Stored data:
_____

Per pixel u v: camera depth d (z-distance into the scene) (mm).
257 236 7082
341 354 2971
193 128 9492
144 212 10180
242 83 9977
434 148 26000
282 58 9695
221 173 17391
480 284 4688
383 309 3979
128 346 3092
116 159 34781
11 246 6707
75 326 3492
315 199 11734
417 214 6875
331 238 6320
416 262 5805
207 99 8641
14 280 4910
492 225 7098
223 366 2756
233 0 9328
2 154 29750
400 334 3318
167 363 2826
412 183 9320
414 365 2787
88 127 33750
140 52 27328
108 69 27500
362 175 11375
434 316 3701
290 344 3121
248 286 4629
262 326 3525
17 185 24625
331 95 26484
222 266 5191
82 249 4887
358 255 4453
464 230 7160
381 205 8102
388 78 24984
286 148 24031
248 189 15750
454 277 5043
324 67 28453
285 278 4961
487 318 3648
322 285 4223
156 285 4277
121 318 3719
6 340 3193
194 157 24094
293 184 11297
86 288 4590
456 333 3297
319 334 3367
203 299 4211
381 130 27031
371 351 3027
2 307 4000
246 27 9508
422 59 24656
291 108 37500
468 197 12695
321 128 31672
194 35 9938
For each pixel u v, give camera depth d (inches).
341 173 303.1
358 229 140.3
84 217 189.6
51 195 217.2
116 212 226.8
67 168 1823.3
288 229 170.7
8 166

_____

# PROBLEM DETAILS:
Exactly reproduce the lines from the one containing "492 225 7098" through the end of the records, and only those lines.

# EXERCISE ANSWER:
492 225 7098
223 366 2756
233 0 9328
2 154 29750
400 334 3318
167 363 2826
412 183 9320
414 365 2787
88 127 33750
140 52 27328
108 69 27500
362 175 11375
434 316 3701
290 344 3121
248 286 4629
262 326 3525
17 185 24625
331 95 26484
222 266 5191
82 249 4887
358 255 4453
464 230 7160
381 205 8102
388 78 24984
286 148 24031
248 189 15750
454 277 5043
324 67 28453
285 278 4961
487 318 3648
322 285 4223
156 285 4277
121 318 3719
6 340 3193
194 157 24094
293 184 11297
86 288 4590
456 333 3297
319 334 3367
203 299 4211
381 130 27031
371 351 3027
2 307 4000
246 27 9508
422 59 24656
291 108 37500
468 197 12695
321 128 31672
194 35 9938
For each pixel u v, give camera depth d (inches).
341 173 303.1
358 229 140.3
84 217 189.6
51 195 217.2
116 212 226.8
67 168 1823.3
288 229 170.7
8 166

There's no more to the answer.